# Most Anticipated BL novel- Fall 2012



## VulkansNodosaurus (Dec 3, 2010)

So, a season later, I've decided to create another of those polls. There are fewer books to choose from here; none of them are HH, either, which should even the results out somewhat.


----------



## Vitarus (Apr 9, 2012)

I don't even know what most of them are. But Ravenor and Eisenhorn are my favorite things so far, so I'm very excited about Pariah!


----------



## Diatribe1974 (Jul 15, 2010)

C.L. Werner + 40k storylines = Me getting all giddy. (That and he dropped in some plague marines in the storyline somehow upon request by me, so yay me!)


----------



## Lord of the Night (Nov 18, 2009)

Diatribe1974 said:


> C.L. Werner + 40k storylines = Me getting all giddy. (That and he dropped in some plague marines in the storyline somehow upon request by me, so yay me!)
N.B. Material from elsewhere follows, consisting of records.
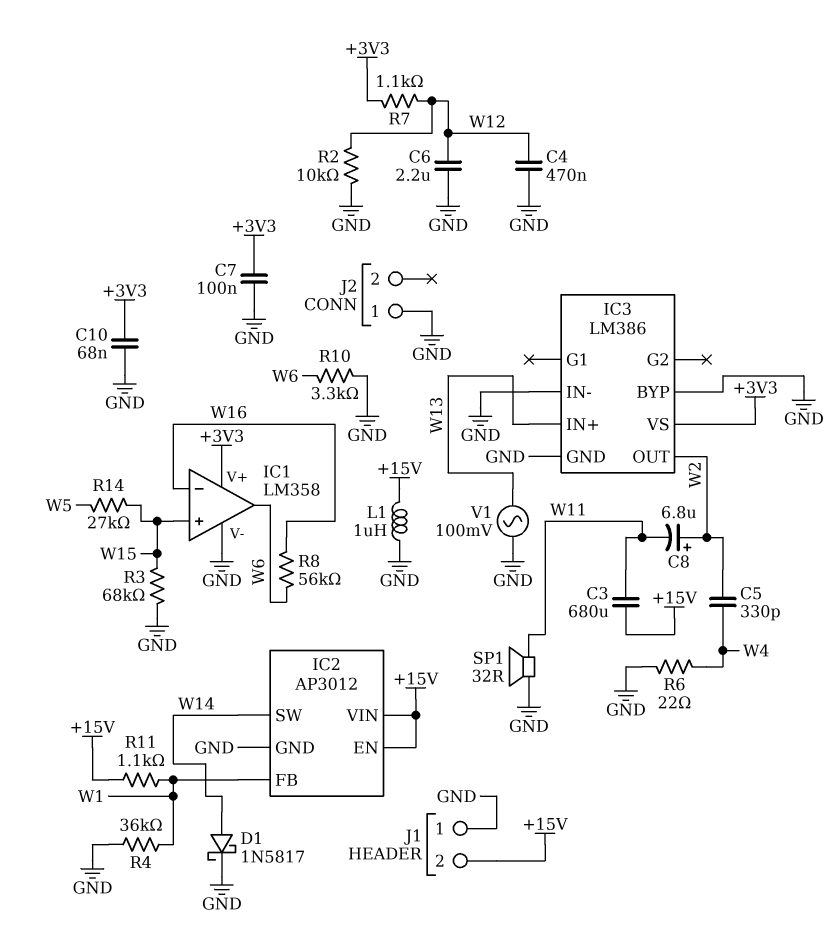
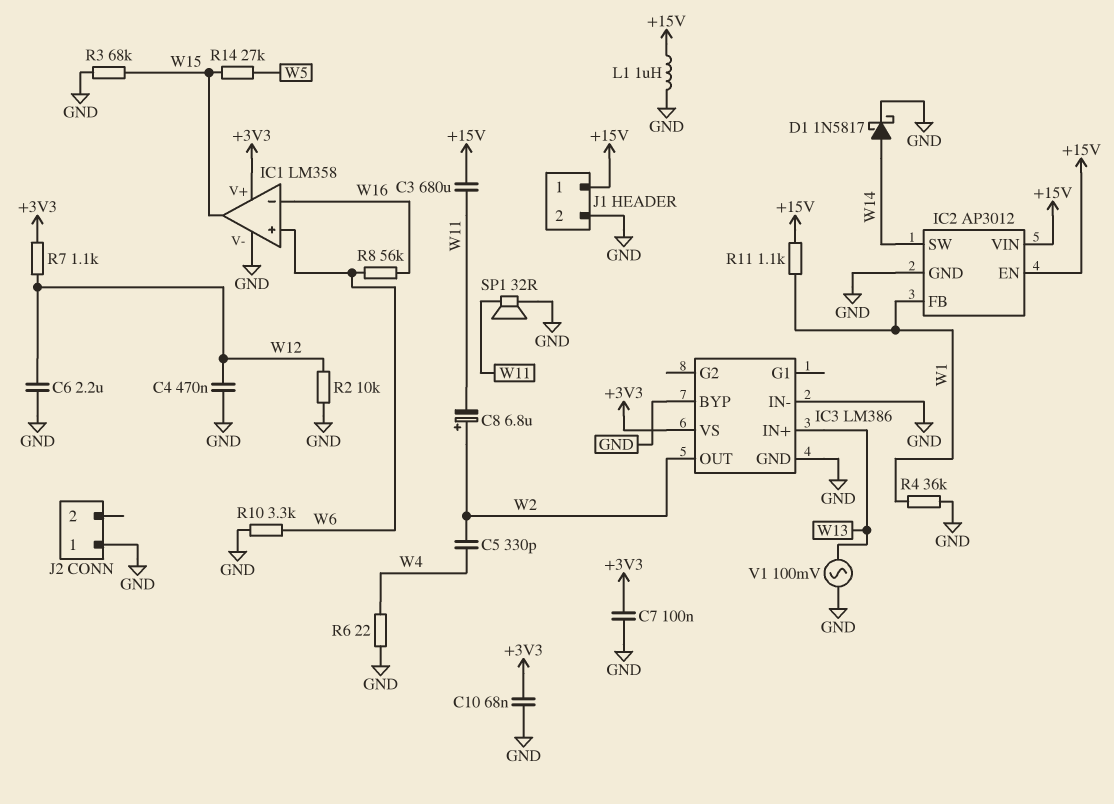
IC1 pin in+: W15 -> W6
IC1 pin out: W6 -> W15
J1 pin 1: GND -> +15V
J1 pin 2: +15V -> GND

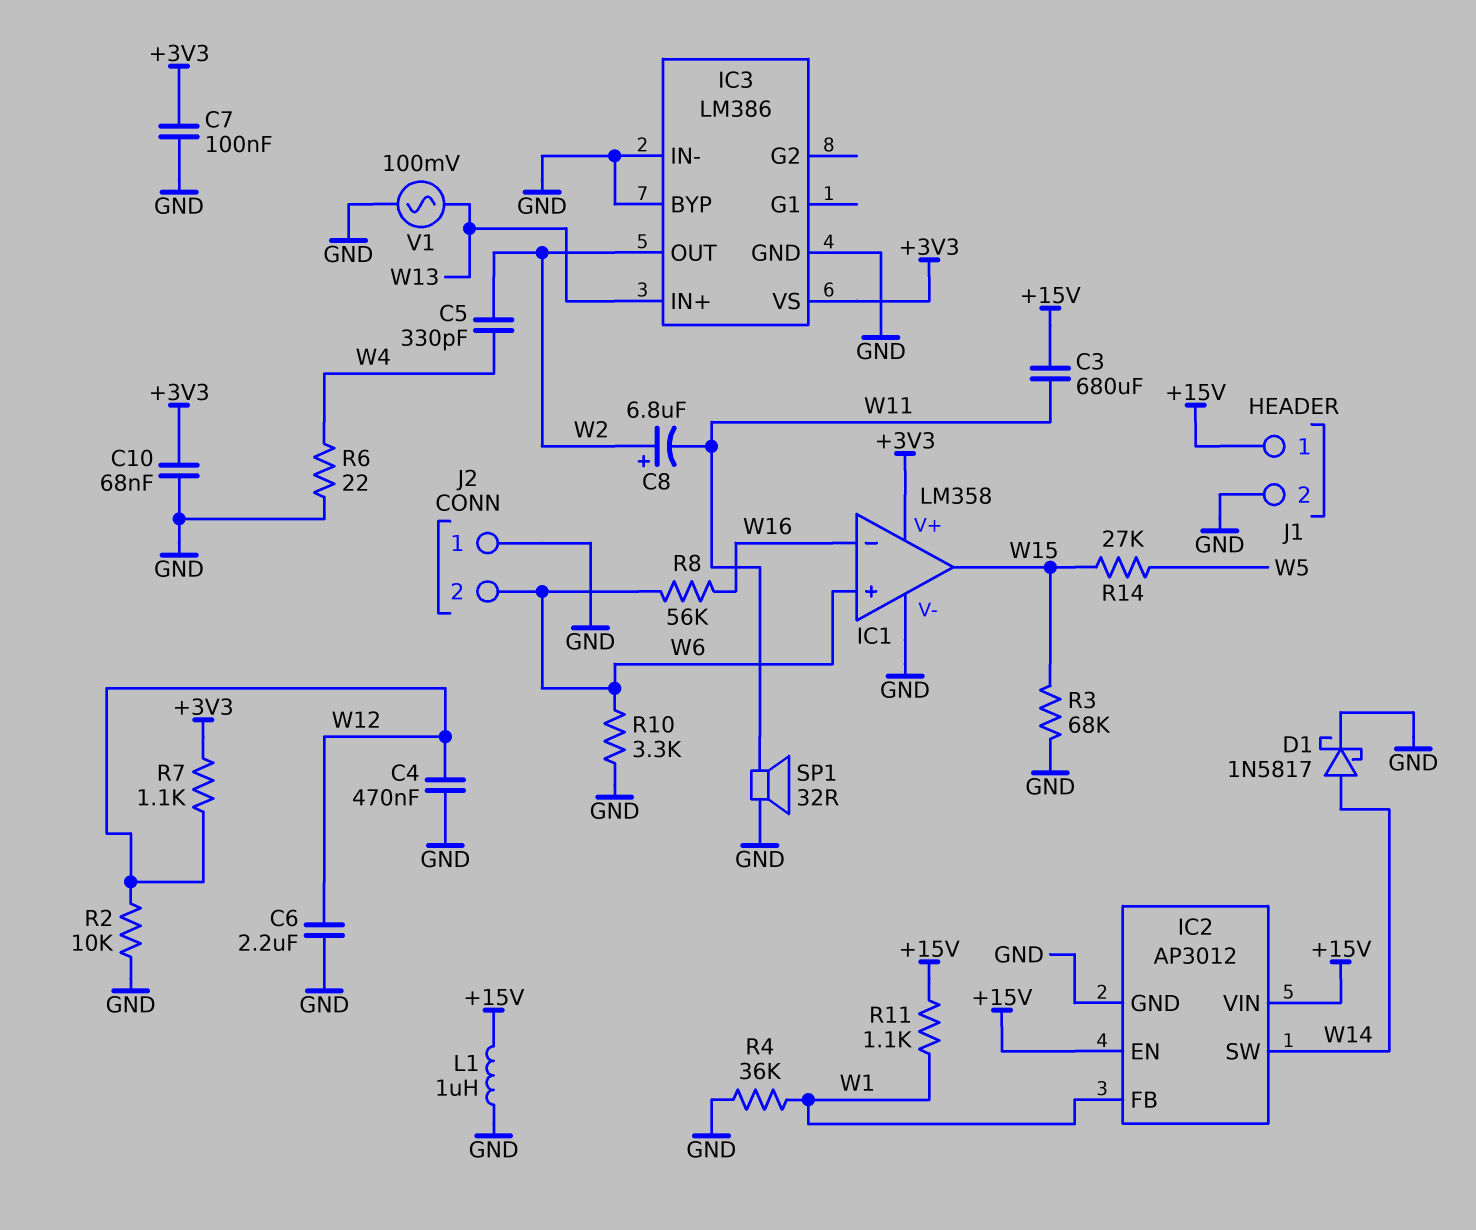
J2 pin 2: none -> W6

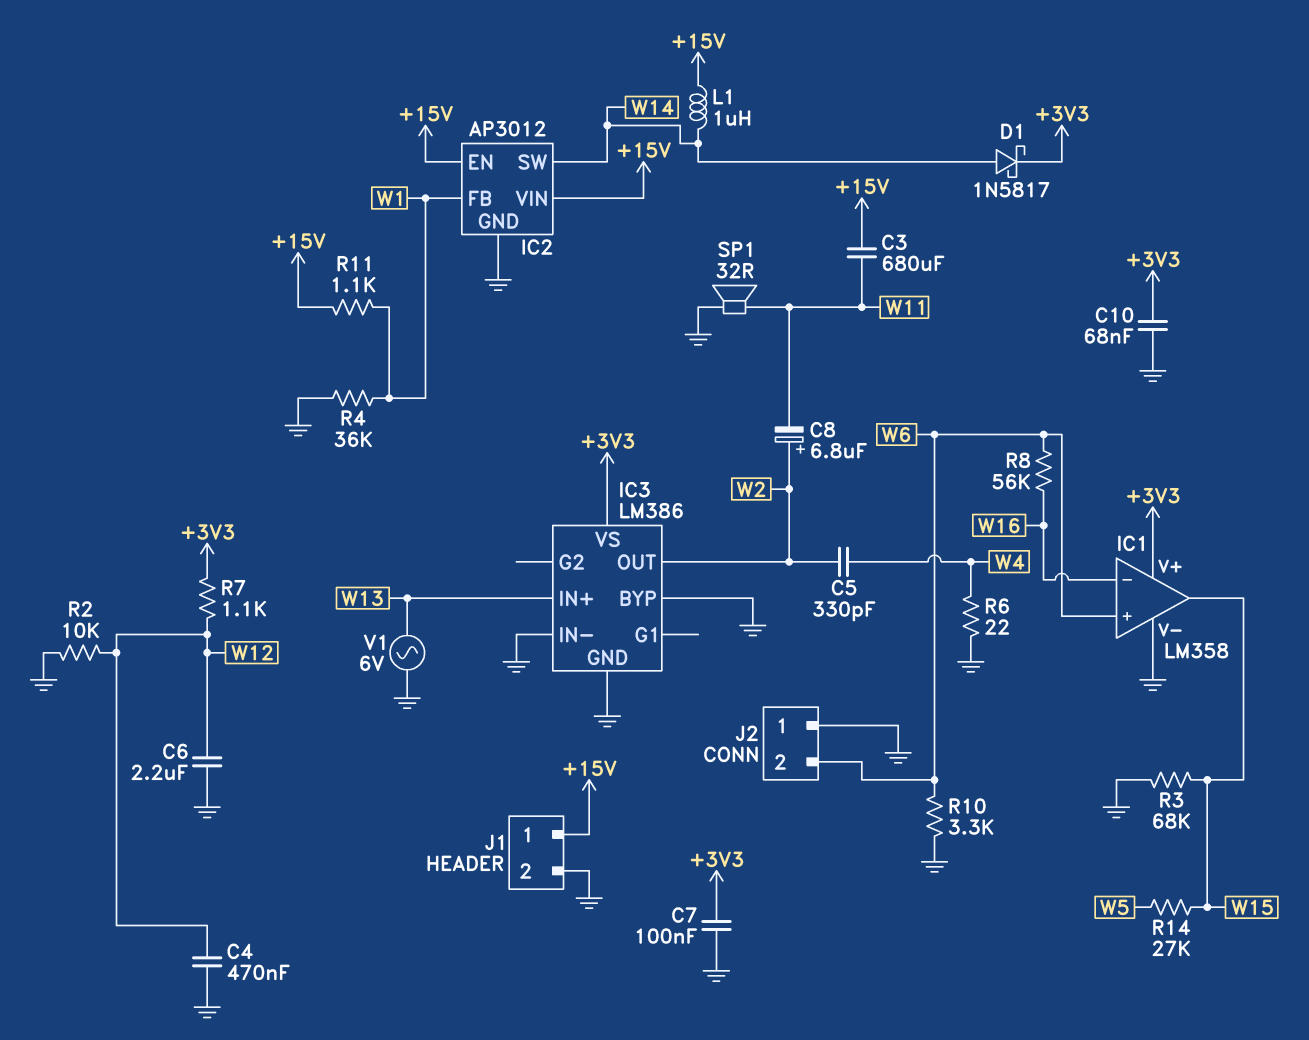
D1: schottky 1N5817 (A W14, K GND) -> schottky 1N5817 (A W14, K +3V3)
L1: 1uH (+15V, GND) -> 1uH (+15V, W14)
V1: AC 100mV (GND, W13) -> AC 6V (GND, W13)

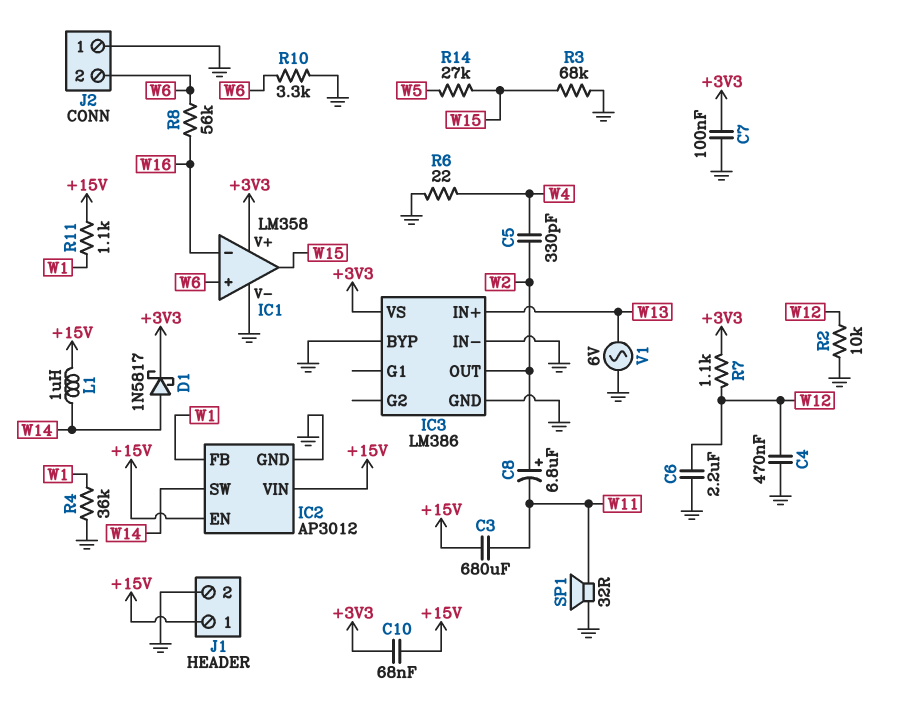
C10: 68nF (+3V3, GND) -> 68nF (+3V3, +15V)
Good work Diatribe, Nurgle's chosen along with Iron Warriors Raptors, Terminators, Obliterators fighting against an army of Orks will make for a bloody grand novel. _The Siege of Castellax_ FTW!


LotN


----------



## Bane_of_Kings (Oct 28, 2009)

William King's _Sword of Caledor_. 










I know, I'm probably going to get shot for saying this when Abnett and CL Werner have upcoming novels, as well as the others available, but I don't think I'll be reading _Pariah_ any time soon as I need to finish the _Ravenor_ Omnibus, and _Blood of Aenarion_ was one of my favourite Warhammer Fantasy Novels last year, if not my favourite, so I have high hopes for King to deliver. Plus, the cover art above looks awesome, and if the first book is anything to go by, then _Sword of Caledor_ will be fantastic.


----------



## Xisor (Oct 1, 2011)

Though _Pariah_, _Neferata_, _The Great Betrayal_ and _Siege of Castellax_ are very high on my list, with a slightly lesser degree of excitement about _Ravenwing_, I'm most eagerly anticipating _Sword of Caledor_, precisely for the same reasons as Bane of Kings there.
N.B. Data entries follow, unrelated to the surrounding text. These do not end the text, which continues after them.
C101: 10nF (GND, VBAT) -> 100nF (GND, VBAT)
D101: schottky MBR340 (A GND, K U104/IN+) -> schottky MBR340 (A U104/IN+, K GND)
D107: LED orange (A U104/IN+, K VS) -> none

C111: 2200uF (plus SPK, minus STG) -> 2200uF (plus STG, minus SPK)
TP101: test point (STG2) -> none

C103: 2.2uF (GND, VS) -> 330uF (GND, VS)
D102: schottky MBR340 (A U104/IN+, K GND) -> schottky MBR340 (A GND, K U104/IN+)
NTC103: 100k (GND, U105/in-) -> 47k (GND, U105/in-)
That is: _Blood of Aenarion_ was really decent, King's writing's both fresh and yet immersed in old lore. 'Twas a delight to read, so I'm much looking forward to the next volume!


----------



## Tawa (Jan 10, 2010)

Pariah.

Loved the Eisenhorn/Ravenor books...... :grin:


----------



## brianizbrewtal (Jan 26, 2011)

How is Fear to Tread not an option?! I'm so pumped for that


----------



## Bane_of_Kings (Oct 28, 2009)

brianizbrewtal said:


> How is Fear to Tread not an option?! I'm so pumped for that


Probably because either a) VulkansNodosaurus forgot, or b) It would, because it's a Heresy novel, therefore steal the vast majority of the votes from the other novels, making the poll more balanced, probably. Or c) another reason which I've missed.


----------



## brianizbrewtal (Jan 26, 2011)

Well I'm definitely voting for the obvious, even if it's not up on the poll. But Pariah and The Siege of Castelax are going to be great. Especially CL's first full length 40k book. Epic


----------



## VulkansNodosaurus (Dec 3, 2010)

Fear to Tread, and the other Sept. books, are not up there because BL releases information about its novels (names, later cover art) in 4-month batches, and I followed this structure. So the poll is titled "Fall 2012", but in retrospect a better name would be "Oct 2012- Jan 2013".

That's also why the Summer poll earlier included Sept. and the Spring included Feb..


----------



## Arcangel (Aug 31, 2008)

Too bad there wasn't an option for "All of the above"! I would have definitely chosen that option!


----------